■ Page-level text extractions:

══════════════════════════════

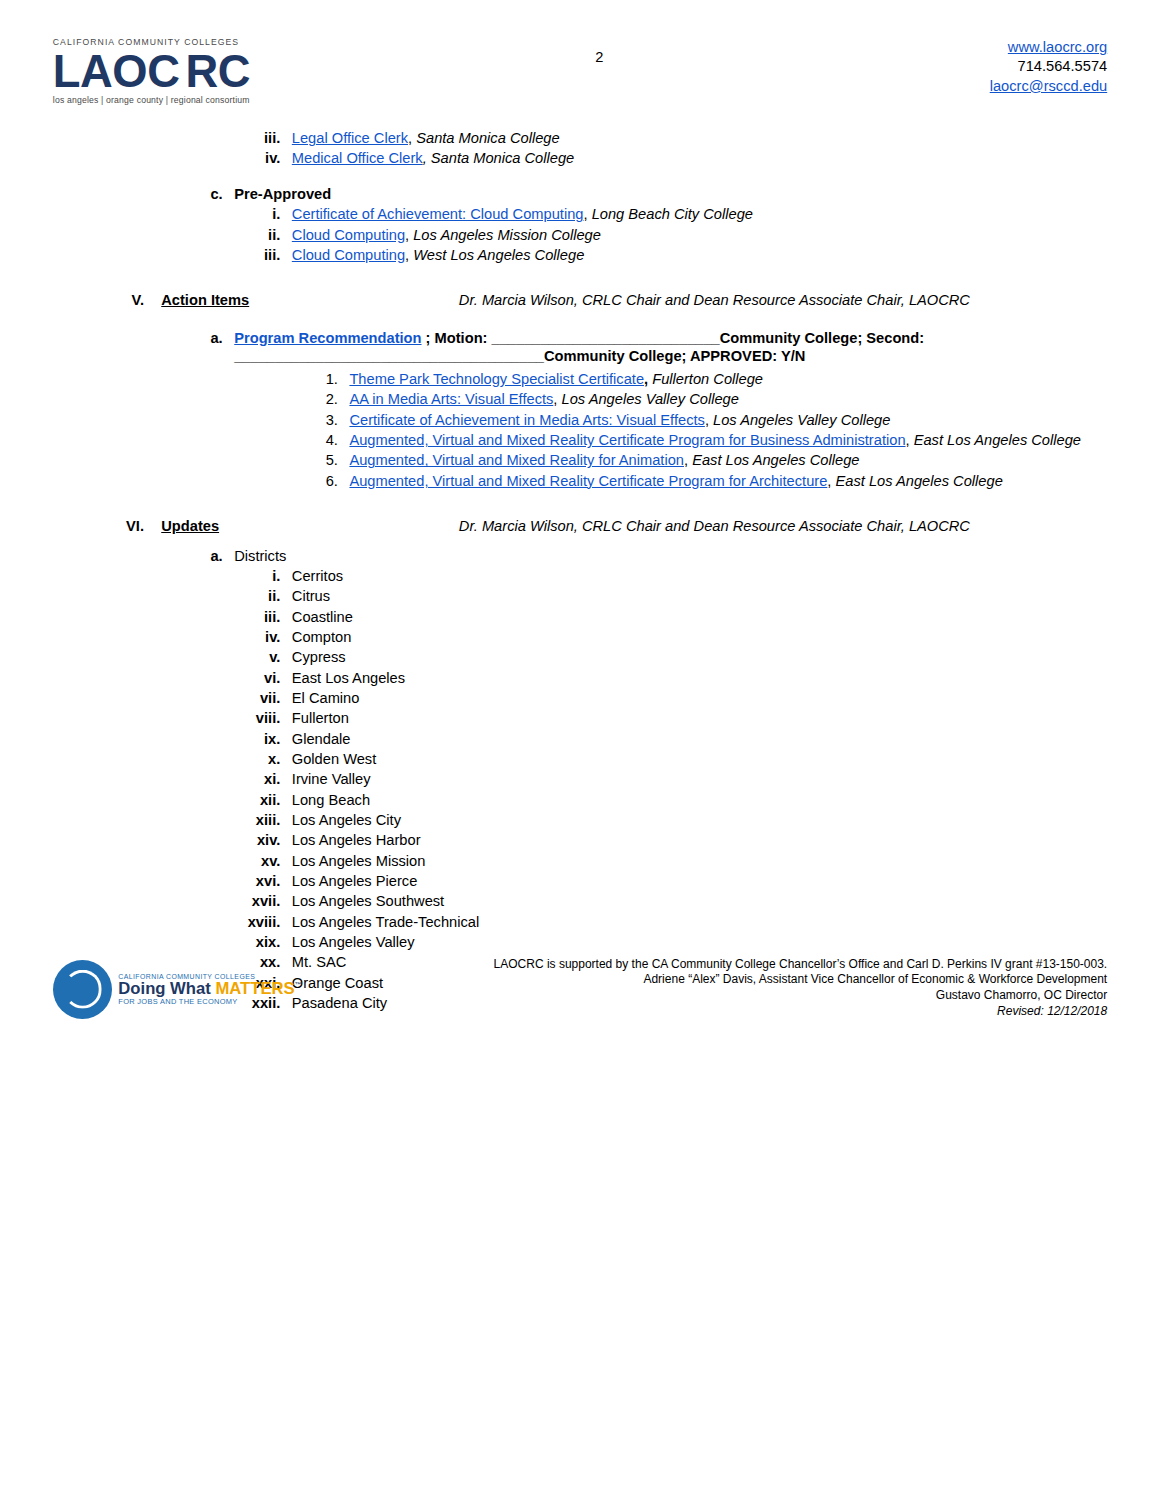CALIFORNIA COMMUNITY COLLEGES
LA OC RC
los angeles | orange county | regional consortium
2
www.laocrc.org
714.564.5574
laocrc@rsccd.edu
iii.
Legal Office Clerk, Santa Monica College
iv.
Medical Office Clerk, Santa Monica College
c.
Pre-Approved
i.
Certificate of Achievement: Cloud Computing, Long Beach City College
ii.
Cloud Computing, Los Angeles Mission College
iii.
Cloud Computing, West Los Angeles College
V.
Action Items
Dr. Marcia Wilson, CRLC Chair and Dean Resource Associate Chair, LAOCRC
a.
Program Recommendation ; Motion: ____________________________Community College; Second: ______________________________________Community College; APPROVED: Y/N
1.
Theme Park Technology Specialist Certificate, Fullerton College
2.
AA in Media Arts: Visual Effects, Los Angeles Valley College
3.
Certificate of Achievement in Media Arts: Visual Effects, Los Angeles Valley College
4.
Augmented, Virtual and Mixed Reality Certificate Program for Business Administration, East Los Angeles College
5.
Augmented, Virtual and Mixed Reality for Animation, East Los Angeles College
6.
Augmented, Virtual and Mixed Reality Certificate Program for Architecture, East Los Angeles College
VI.
Updates
Dr. Marcia Wilson, CRLC Chair and Dean Resource Associate Chair, LAOCRC
a.
Districts
i.
Cerritos
ii.
Citrus
iii.
Coastline
iv.
Compton
v.
Cypress
vi.
East Los Angeles
vii.
El Camino
viii.
Fullerton
ix.
Glendale
x.
Golden West
xi.
Irvine Valley
xii.
Long Beach
xiii.
Los Angeles City
xiv.
Los Angeles Harbor
xv.
Los Angeles Mission
xvi.
Los Angeles Pierce
xvii.
Los Angeles Southwest
xviii.
Los Angeles Trade-Technical
xix.
Los Angeles Valley
xx.
Mt. SAC
xxi.
Orange Coast
xxii.
Pasadena City
CALIFORNIA COMMUNITY COLLEGES
Doing What MATTERS™
FOR JOBS AND THE ECONOMY
LAOCRC is supported by the CA Community College Chancellor’s Office and Carl D. Perkins IV grant #13-150-003.
Adriene “Alex” Davis, Assistant Vice Chancellor of Economic & Workforce Development
Gustavo Chamorro, OC Director
Revised: 12/12/2018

══════════════════════════════

Write out the records in full and exactly, omitting the pictures they hold.

■ ANSWER FOR THIS EXERCISE:
CALIFORNIA COMMUNITY COLLEGES
LA OC RC
los angeles | orange county | regional consortium
2
www.laocrc.org
714.564.5574
laocrc@rsccd.edu
iii.
Legal Office Clerk, Santa Monica College
iv.
Medical Office Clerk, Santa Monica College
c.
Pre-Approved
i.
Certificate of Achievement: Cloud Computing, Long Beach City College
ii.
Cloud Computing, Los Angeles Mission College
iii.
Cloud Computing, West Los Angeles College
V.
Action Items
Dr. Marcia Wilson, CRLC Chair and Dean Resource Associate Chair, LAOCRC
a.
Program Recommendation ; Motion: ____________________________Community College; Second: ______________________________________Community College; APPROVED: Y/N
1.
Theme Park Technology Specialist Certificate, Fullerton College
2.
AA in Media Arts: Visual Effects, Los Angeles Valley College
3.
Certificate of Achievement in Media Arts: Visual Effects, Los Angeles Valley College
4.
Augmented, Virtual and Mixed Reality Certificate Program for Business Administration, East Los Angeles College
5.
Augmented, Virtual and Mixed Reality for Animation, East Los Angeles College
6.
Augmented, Virtual and Mixed Reality Certificate Program for Architecture, East Los Angeles College
VI.
Updates
Dr. Marcia Wilson, CRLC Chair and Dean Resource Associate Chair, LAOCRC
a.
Districts
i.
Cerritos
ii.
Citrus
iii.
Coastline
iv.
Compton
v.
Cypress
vi.
East Los Angeles
vii.
El Camino
viii.
Fullerton
ix.
Glendale
x.
Golden West
xi.
Irvine Valley
xii.
Long Beach
xiii.
Los Angeles City
xiv.
Los Angeles Harbor
xv.
Los Angeles Mission
xvi.
Los Angeles Pierce
xvii.
Los Angeles Southwest
xviii.
Los Angeles Trade-Technical
xix.
Los Angeles Valley
xx.
Mt. SAC
xxi.
Orange Coast
xxii.
Pasadena City
CALIFORNIA COMMUNITY COLLEGES
Doing What MATTERS™
FOR JOBS AND THE ECONOMY
LAOCRC is supported by the CA Community College Chancellor’s Office and Carl D. Perkins IV grant #13-150-003.
Adriene “Alex” Davis, Assistant Vice Chancellor of Economic & Workforce Development
Gustavo Chamorro, OC Director
Revised: 12/12/2018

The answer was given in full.